Als das neue Wunderwerk der Technik vor zwanzig Jahren im Wiener Kaisermühlen-Tunnel installiert wurde - ging zunächst einmal gar nichts. Die als Raserschreck erhoffte Section-Control war zunächst nicht kompatibel mit dem Strafcomputer der Wiener Polizei, der noch von einer DDR-Firma gekauft worden war. Ostblock und moderne Software waren nicht füreinander bestimmt.
Außerdem hatte ein Techniker übersehen, bei dem Hightech-Gerät die Greenwich-Mean-Time auf unsere Sommerzeit umzustellen. Wochenlang gab es keine Strafen, auch weil falsche Zeiten auf den Anonymverfügungen standen.
Als diese nach Monaten Verzögerung dann zu Jahresende schließlich doch noch ausgeschickt wurden, hatte ein junger Autofahrer aus Wien gleich 25 Strafzettel auf einmal in seinem Postkasten. Das kostete ihn 3000 Euro und für einige Wochen den Führerschein.
Sein telefonisches Ansuchen auf einen Rabatt wurde jedenfalls höflich, aber bestimmt abgelehnt.
Disput um die Section-Control
Dem vorangegangenen war allerdings ein jahrelanger Streit. Oberst Franz Stockinger, legendärer Chef der Wiener Verkehrspolizei, wollte das in den Niederlanden erfundene Langstreckenradar unbedingt haben. Verkehrsminister Caspar Einem (SPÖ) und die ASFINAG fanden hingegen, dass 15 Millionen Schilling (mehr als eine Million Euro) zu viel Geld für so ein System waren. Das würde sich niemals rechnen.

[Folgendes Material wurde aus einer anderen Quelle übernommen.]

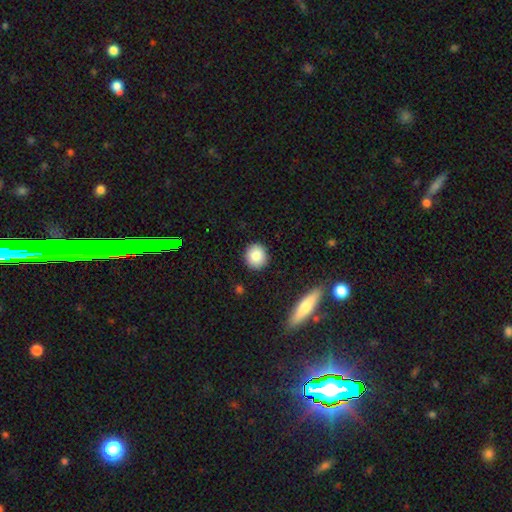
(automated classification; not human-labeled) smooth 84%, star or artifact 9%, featured or disk 7%. Down the decision tree: how rounded — round (89%); merging — none (90%).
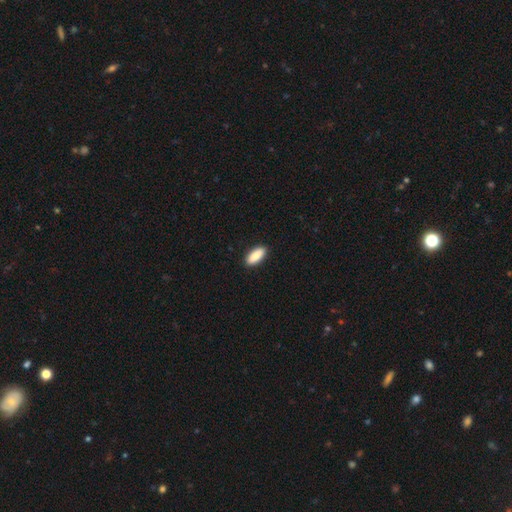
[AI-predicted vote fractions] smooth-or-featured: smooth: 89% | star or artifact: 6% | featured or disk: 5%
  how-rounded: in between: 84% | cigar-shaped: 14% | round: 2%
  merging: none: 91% | minor disturbance: 7% | major disturbance: 2% | merger: 1%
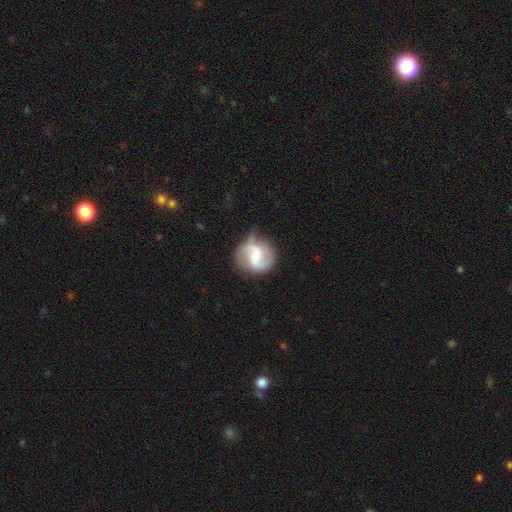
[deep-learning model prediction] A featured or disk galaxy (77%) with a weak bar (51%), 2 (90%) medium (46%) spiral arms (94%) and a small central bulge (51%). Merging: none (66%).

Erst als der KURIER über den Streit berichtete, gab es grünes Licht. Ein wirklicher Fan der Abschnittskontrolle wurde aber erst Hubert Gorbach (FPÖ/BZÖ). Er kündigte zahlreiche Geräte an und versprach, damit nur Baustellen und Tunnels auf Autobahnen zu überwachen. Wenig später wurde erstmals ein Gerät auf freier Strecke installiert, anschließend auch Gorbachs Tempo-160-Teststrecke auf der Tauernautobahn überwacht.
Section-Control war nicht wetterfest
Immer wieder gab es zu Beginn rechtliche, aber auch technische Probleme. Das zweite stationäre Gerät im Wechselgebiet auf der Südautobahn entpuppte sich als nicht wetterfest, nach Gewittern war es oft tagelang außer Betrieb.

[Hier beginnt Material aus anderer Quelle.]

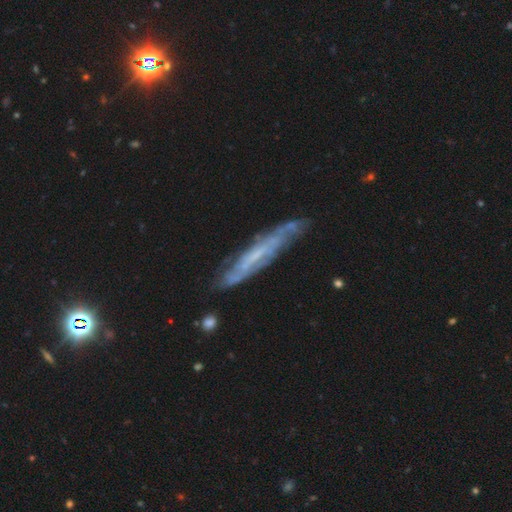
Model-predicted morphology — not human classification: featured or disk 70%, smooth 21%, star or artifact 8%. Down the decision tree: edge-on disk — yes (59%); merging — none (69%).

Dennoch wurde die Section-Control zur Erfolgsgeschichte. Bereich nach siebzehn Monaten waren die Kosten des ersten Apparats wieder eingespielt. Kurz darauf setzte das große Vergessen bei den Autofahrern ein, im Folgejahr verfünffachte sich die Zahl der Strafen - und sank nie wieder.
Im Kaisermühlentunnel gab es nie mehr wieder einen tödlichen Verkehrsunfall, obwohl es bis heute ein Schlupfloch gibt. So schafften es Roadrunner, mit Tempo 300 durch die Röhre zu rasen. Ein ähnliches Tempo erreichten im August 2003 auch mehrere Verkehrspolizisten. Für sie war eine Nacht der Tunnel gesperrt worden, um die Anlage zu eichen. An diesem Nachtdienst gab es viel Interesse.
Viele Unfälle verhindert
Jedenfalls gingen durch das Langstreckenradar die Unfälle in den Bereichen meist um etwa 30 Prozent bis die Hälfte zurück. Die Praxis hat außerdem gezeigt, in mit Section-Control überwachten Bereichen verringert sich die durchschnittliche Geschwindigkeit bei Pkw um zehn und bei Lkw um fünfzehn Kilometer pro Stunde.
Seit 2011 sind die Geräte auch auf Bundesstraßen - etwa bei Krems - im Einsatz. Österreich besitzt neun stationäre und zwanzig mobile Systeme. Überwacht werden damit momentan ausschließlich Bereiche, in denen Tempolimits zwischen 60 und 100 km/h gelten.
Auch Deutschland und Italien haben wegen des österreichischen Erfolges ähnliche Geräte angeschafft. Im südlichen Nachbarland werden große Bereiche auf freier Strecke kontrolliert.
"Die Einführung von Section-Control war für die Verkehrssicherheit ein Meilenstein. Dort, wo sie eingesetzt wird, läuft der Verkehr ruhiger und harmonischer. Gefährliche Auffahr- und Spurwechselmanöver verringern sich. Das bringt nachweisbar mehr Verkehrssicherheit. Mithilfe von Section-Control konnten wir die Zahl von Unfällen in Baustellenbereichen am ASFINAG-Netz halbieren. Wir setzen dort auf Section-Control, wo herkömmliche Maßnahmen zur Temporeduktion keinen Erfolg erzielen“, betont ASFINAG-Chef Hartwig Hufnagl.
Mittlerweile kosten die Geräte übrigens nur mehr 200.000 Euro pro Stück.